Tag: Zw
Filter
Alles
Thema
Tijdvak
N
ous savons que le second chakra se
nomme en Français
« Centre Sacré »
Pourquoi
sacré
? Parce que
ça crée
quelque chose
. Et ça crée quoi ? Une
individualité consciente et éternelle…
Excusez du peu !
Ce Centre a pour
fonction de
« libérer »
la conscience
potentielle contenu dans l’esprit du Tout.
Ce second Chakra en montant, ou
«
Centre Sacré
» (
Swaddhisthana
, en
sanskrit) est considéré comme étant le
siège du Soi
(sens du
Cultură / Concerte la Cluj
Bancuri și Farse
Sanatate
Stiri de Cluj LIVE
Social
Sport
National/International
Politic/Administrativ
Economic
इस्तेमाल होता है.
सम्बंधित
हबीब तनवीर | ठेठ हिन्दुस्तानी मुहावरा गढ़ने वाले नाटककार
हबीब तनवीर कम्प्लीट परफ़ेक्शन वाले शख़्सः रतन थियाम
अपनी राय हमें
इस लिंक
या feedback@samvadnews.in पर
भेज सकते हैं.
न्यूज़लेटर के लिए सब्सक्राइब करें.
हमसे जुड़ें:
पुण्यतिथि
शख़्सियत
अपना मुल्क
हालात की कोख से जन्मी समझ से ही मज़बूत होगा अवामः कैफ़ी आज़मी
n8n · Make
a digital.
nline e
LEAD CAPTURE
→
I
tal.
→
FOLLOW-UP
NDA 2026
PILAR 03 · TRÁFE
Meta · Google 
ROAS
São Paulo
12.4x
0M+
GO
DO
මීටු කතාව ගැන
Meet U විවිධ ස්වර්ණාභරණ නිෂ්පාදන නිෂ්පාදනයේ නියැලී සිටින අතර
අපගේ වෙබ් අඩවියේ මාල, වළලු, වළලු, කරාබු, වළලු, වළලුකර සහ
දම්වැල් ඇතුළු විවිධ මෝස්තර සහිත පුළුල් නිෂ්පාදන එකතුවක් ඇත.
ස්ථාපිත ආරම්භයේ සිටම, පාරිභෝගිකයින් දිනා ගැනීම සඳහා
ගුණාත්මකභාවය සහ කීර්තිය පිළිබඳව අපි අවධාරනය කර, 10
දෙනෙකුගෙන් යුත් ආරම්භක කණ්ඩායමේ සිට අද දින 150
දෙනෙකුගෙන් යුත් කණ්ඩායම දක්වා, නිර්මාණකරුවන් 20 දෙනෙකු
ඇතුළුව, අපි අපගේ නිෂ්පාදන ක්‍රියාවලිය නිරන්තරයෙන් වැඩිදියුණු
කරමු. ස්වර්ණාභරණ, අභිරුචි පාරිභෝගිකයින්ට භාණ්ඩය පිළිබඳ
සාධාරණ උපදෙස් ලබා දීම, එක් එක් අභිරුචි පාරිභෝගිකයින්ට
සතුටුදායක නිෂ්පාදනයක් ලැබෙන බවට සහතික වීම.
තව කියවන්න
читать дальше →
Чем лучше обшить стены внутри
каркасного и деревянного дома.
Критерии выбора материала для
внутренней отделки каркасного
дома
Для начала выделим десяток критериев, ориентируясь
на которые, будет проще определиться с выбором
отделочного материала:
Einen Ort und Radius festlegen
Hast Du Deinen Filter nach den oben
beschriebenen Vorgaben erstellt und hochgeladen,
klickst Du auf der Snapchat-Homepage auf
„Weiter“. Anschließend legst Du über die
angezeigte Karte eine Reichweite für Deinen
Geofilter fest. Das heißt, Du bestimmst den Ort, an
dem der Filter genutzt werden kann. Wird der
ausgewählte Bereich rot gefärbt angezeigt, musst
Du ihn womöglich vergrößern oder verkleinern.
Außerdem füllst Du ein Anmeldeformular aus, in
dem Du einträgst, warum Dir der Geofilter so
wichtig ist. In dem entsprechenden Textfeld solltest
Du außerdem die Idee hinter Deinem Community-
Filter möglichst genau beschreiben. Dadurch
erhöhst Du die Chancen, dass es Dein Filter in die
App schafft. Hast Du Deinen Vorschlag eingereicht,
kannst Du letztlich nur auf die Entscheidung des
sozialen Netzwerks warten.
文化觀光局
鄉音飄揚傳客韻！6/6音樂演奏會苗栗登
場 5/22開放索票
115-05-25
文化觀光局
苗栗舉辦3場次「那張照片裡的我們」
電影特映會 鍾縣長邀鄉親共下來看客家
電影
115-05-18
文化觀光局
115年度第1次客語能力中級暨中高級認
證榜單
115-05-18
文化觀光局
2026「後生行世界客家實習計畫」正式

(ABOUT THIS TASK):
Retype all of the material, keeping each line exact.

(FINISHED EXERCISE):
Tag: Zw
Filter
Alles
Thema
Tijdvak
N
ous savons que le second chakra se
nomme en Français
« Centre Sacré »
Pourquoi
sacré
? Parce que
ça crée
quelque chose
. Et ça crée quoi ? Une
individualité consciente et éternelle…
Excusez du peu !
Ce Centre a pour
fonction de
« libérer »
la conscience
potentielle contenu dans l’esprit du Tout.
Ce second Chakra en montant, ou
«
Centre Sacré
» (
Swaddhisthana
, en
sanskrit) est considéré comme étant le
siège du Soi
(sens du
Cultură / Concerte la Cluj
Bancuri și Farse
Sanatate
Stiri de Cluj LIVE
Social
Sport
National/International
Politic/Administrativ
Economic
इस्तेमाल होता है.
सम्बंधित
हबीब तनवीर | ठेठ हिन्दुस्तानी मुहावरा गढ़ने वाले नाटककार
हबीब तनवीर कम्प्लीट परफ़ेक्शन वाले शख़्सः रतन थियाम
अपनी राय हमें
इस लिंक
या feedback@samvadnews.in पर
भेज सकते हैं.
न्यूज़लेटर के लिए सब्सक्राइब करें.
हमसे जुड़ें:
पुण्यतिथि
शख़्सियत
अपना मुल्क
हालात की कोख से जन्मी समझ से ही मज़बूत होगा अवामः कैफ़ी आज़मी
n8n · Make
a digital.
nline e
LEAD CAPTURE
→
I
tal.
→
FOLLOW-UP
NDA 2026
PILAR 03 · TRÁFE
Meta · Google 
ROAS
São Paulo
12.4x
0M+
GO
DO
මීටු කතාව ගැන
Meet U විවිධ ස්වර්ණාභරණ නිෂ්පාදන නිෂ්පාදනයේ නියැලී සිටින අතර
අපගේ වෙබ් අඩවියේ මාල, වළලු, වළලු, කරාබු, වළලු, වළලුකර සහ
දම්වැල් ඇතුළු විවිධ මෝස්තර සහිත පුළුල් නිෂ්පාදන එකතුවක් ඇත.
ස්ථාපිත ආරම්භයේ සිටම, පාරිභෝගිකයින් දිනා ගැනීම සඳහා
ගුණාත්මකභාවය සහ කීර්තිය පිළිබඳව අපි අවධාරනය කර, 10
දෙනෙකුගෙන් යුත් ආරම්භක කණ්ඩායමේ සිට අද දින 150
දෙනෙකුගෙන් යුත් කණ්ඩායම දක්වා, නිර්මාණකරුවන් 20 දෙනෙකු
ඇතුළුව, අපි අපගේ නිෂ්පාදන ක්‍රියාවලිය නිරන්තරයෙන් වැඩිදියුණු
කරමු. ස්වර්ණාභරණ, අභිරුචි පාරිභෝගිකයින්ට භාණ්ඩය පිළිබඳ
සාධාරණ උපදෙස් ලබා දීම, එක් එක් අභිරුචි පාරිභෝගිකයින්ට
සතුටුදායක නිෂ්පාදනයක් ලැබෙන බවට සහතික වීම.
තව කියවන්න
читать дальше →
Чем лучше обшить стены внутри
каркасного и деревянного дома.
Критерии выбора материала для
внутренней отделки каркасного
дома
Для начала выделим десяток критериев, ориентируясь
на которые, будет проще определиться с выбором
отделочного материала:
Einen Ort und Radius festlegen
Hast Du Deinen Filter nach den oben
beschriebenen Vorgaben erstellt und hochgeladen,
klickst Du auf der Snapchat-Homepage auf
„Weiter“. Anschließend legst Du über die
angezeigte Karte eine Reichweite für Deinen
Geofilter fest. Das heißt, Du bestimmst den Ort, an
dem der Filter genutzt werden kann. Wird der
ausgewählte Bereich rot gefärbt angezeigt, musst
Du ihn womöglich vergrößern oder verkleinern.
Außerdem füllst Du ein Anmeldeformular aus, in
dem Du einträgst, warum Dir der Geofilter so
wichtig ist. In dem entsprechenden Textfeld solltest
Du außerdem die Idee hinter Deinem Community-
Filter möglichst genau beschreiben. Dadurch
erhöhst Du die Chancen, dass es Dein Filter in die
App schafft. Hast Du Deinen Vorschlag eingereicht,
kannst Du letztlich nur auf die Entscheidung des
sozialen Netzwerks warten.
文化觀光局
鄉音飄揚傳客韻！6/6音樂演奏會苗栗登
場 5/22開放索票
115-05-25
文化觀光局
苗栗舉辦3場次「那張照片裡的我們」
電影特映會 鍾縣長邀鄉親共下來看客家
電影
115-05-18
文化觀光局
115年度第1次客語能力中級暨中高級認
證榜單
115-05-18
文化觀光局
2026「後生行世界客家實習計畫」正式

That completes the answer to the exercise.